BEGIN MATERIALS PROVIDED
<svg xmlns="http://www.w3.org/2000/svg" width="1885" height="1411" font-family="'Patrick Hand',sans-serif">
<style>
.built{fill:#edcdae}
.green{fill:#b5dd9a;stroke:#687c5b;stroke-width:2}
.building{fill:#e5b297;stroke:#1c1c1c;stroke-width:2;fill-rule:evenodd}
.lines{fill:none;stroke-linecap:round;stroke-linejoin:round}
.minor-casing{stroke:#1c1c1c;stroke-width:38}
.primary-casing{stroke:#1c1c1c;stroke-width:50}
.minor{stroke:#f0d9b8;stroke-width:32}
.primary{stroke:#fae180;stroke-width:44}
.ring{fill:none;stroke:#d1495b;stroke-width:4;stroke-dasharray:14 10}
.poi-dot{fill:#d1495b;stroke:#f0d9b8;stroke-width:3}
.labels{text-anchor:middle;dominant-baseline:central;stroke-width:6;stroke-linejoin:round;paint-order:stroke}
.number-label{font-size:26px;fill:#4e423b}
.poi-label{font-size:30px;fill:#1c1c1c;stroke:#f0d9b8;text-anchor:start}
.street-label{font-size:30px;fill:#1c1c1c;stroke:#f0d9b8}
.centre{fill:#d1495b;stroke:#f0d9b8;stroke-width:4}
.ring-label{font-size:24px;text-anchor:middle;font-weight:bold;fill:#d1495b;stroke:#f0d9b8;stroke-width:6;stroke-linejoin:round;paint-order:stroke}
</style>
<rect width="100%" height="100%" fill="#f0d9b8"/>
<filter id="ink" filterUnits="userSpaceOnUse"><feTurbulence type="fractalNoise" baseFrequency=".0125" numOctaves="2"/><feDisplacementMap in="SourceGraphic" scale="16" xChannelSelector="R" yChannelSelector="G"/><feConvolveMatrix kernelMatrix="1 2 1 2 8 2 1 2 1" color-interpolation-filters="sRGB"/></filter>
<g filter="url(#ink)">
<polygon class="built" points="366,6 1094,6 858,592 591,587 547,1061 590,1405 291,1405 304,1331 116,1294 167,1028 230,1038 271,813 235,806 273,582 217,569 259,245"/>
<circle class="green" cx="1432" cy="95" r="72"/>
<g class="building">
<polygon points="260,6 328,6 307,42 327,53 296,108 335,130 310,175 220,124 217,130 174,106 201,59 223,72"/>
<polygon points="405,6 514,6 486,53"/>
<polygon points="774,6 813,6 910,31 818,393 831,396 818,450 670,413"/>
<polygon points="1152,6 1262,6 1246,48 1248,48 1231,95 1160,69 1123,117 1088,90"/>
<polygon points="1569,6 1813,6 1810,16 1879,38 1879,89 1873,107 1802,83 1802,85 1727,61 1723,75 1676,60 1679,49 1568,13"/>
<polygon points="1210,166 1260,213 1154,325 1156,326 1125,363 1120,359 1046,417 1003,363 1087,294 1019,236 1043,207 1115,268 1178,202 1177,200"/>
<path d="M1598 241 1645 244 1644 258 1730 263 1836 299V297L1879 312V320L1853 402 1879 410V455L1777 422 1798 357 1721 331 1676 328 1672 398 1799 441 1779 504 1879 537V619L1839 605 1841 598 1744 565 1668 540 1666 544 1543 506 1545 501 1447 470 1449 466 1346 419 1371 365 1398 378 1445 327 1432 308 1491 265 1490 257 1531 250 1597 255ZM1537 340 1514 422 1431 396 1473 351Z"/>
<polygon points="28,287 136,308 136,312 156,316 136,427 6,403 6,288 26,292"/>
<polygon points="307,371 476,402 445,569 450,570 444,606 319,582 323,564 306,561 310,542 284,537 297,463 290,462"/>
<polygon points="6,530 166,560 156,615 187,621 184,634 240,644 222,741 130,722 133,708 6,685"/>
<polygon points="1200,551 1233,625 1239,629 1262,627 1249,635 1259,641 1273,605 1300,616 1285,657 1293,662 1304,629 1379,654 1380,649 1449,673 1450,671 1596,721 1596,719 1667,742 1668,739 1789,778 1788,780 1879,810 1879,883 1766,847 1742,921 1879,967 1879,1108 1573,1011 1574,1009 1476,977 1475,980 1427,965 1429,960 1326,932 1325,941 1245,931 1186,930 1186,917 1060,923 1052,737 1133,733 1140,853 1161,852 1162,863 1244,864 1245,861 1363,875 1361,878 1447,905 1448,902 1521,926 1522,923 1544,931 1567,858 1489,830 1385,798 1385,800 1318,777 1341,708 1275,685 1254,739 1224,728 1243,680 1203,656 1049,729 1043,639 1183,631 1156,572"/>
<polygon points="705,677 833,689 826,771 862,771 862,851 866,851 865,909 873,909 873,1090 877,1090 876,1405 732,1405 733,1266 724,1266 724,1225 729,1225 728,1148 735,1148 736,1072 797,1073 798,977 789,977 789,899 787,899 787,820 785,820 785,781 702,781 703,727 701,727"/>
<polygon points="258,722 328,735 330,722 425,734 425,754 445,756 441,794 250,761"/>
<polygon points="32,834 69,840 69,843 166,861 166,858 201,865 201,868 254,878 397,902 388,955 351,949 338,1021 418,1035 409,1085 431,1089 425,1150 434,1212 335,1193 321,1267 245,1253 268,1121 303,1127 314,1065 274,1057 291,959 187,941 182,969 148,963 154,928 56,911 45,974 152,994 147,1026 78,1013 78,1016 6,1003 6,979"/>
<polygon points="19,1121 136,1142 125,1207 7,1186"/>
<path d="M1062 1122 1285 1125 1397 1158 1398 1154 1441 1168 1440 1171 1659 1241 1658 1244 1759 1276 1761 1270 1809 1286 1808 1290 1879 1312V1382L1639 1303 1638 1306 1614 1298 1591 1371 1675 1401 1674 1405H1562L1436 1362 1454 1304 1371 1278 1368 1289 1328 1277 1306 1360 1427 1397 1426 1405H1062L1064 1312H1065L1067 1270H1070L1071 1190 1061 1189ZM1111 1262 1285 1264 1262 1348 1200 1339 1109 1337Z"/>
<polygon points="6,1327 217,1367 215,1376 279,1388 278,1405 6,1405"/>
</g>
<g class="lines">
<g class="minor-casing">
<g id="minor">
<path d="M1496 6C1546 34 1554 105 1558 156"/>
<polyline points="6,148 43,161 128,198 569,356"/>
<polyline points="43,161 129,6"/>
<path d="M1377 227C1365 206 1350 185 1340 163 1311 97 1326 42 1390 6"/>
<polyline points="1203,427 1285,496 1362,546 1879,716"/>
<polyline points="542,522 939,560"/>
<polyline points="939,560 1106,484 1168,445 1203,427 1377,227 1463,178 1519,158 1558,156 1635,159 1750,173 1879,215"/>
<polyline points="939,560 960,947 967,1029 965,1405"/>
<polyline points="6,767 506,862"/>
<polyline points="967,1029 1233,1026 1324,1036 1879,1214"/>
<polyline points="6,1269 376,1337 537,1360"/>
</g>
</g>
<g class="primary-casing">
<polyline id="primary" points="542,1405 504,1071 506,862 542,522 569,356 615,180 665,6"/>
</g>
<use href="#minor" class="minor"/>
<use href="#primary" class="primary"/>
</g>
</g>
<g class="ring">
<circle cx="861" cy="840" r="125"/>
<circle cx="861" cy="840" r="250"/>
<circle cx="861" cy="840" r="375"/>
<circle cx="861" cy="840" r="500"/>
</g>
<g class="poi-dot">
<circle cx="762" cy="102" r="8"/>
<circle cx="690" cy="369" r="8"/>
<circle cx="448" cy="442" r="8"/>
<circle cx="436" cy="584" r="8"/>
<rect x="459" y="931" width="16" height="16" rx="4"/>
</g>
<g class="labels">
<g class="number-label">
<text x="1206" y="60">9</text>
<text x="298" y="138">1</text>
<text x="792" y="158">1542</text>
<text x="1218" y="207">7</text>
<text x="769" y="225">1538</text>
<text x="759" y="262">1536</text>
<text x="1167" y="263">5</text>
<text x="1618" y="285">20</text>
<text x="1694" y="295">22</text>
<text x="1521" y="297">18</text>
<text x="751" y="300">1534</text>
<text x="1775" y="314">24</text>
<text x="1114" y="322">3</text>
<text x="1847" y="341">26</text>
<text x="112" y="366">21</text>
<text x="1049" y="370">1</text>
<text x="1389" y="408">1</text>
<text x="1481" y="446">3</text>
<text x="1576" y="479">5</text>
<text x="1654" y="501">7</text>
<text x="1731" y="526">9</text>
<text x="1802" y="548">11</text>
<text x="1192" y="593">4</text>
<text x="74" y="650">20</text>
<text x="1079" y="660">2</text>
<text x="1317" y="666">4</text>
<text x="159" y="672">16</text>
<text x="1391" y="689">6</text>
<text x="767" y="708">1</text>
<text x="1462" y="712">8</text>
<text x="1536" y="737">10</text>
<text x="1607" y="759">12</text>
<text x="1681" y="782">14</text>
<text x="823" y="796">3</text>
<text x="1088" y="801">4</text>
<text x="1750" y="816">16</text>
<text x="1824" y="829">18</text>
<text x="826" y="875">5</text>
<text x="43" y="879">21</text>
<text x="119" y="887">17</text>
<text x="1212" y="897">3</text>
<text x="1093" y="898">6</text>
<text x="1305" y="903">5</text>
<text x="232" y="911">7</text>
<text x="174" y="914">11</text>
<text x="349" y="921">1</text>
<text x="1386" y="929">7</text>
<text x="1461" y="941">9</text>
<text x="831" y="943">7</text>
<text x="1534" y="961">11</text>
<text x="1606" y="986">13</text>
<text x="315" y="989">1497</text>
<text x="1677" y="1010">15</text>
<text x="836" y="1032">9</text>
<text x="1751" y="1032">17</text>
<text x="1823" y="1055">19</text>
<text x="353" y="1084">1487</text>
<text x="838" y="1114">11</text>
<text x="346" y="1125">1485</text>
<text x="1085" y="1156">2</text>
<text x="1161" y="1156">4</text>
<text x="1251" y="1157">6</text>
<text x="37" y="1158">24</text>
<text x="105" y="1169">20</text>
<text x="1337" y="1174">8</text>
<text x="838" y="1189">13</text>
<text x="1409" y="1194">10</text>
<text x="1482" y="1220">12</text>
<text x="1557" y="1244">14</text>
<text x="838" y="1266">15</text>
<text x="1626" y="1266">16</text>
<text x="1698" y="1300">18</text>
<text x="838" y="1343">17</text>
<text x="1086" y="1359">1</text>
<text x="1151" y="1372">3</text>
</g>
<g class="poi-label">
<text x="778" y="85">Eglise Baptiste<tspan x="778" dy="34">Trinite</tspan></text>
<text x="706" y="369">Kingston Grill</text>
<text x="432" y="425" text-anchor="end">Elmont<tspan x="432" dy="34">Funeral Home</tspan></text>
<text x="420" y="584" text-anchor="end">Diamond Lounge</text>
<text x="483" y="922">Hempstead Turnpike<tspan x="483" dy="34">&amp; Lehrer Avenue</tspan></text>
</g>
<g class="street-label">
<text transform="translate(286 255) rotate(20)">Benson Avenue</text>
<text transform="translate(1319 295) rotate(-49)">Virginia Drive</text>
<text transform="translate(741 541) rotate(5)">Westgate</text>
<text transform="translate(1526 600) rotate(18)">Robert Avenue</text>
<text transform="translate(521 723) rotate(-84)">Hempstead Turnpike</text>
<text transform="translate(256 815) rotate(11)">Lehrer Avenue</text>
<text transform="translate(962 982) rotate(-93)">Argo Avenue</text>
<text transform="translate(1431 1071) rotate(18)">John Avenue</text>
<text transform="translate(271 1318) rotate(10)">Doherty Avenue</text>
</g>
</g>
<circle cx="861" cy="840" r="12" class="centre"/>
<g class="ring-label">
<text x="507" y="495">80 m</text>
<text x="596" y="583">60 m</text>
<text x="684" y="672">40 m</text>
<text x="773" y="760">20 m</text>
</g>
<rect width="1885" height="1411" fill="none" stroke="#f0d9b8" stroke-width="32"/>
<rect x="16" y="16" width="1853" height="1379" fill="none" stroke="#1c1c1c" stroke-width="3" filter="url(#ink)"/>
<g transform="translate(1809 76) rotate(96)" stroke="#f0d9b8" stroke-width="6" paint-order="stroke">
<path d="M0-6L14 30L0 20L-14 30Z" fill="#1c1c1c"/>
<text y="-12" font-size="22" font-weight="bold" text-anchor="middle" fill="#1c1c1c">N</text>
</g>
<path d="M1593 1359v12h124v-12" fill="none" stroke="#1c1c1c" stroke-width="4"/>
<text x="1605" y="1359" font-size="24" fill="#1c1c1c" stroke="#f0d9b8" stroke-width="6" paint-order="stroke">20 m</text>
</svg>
END MATERIALS PROVIDED
Looking at the data above, count each line that holds the word "lines" and report the count alone.

2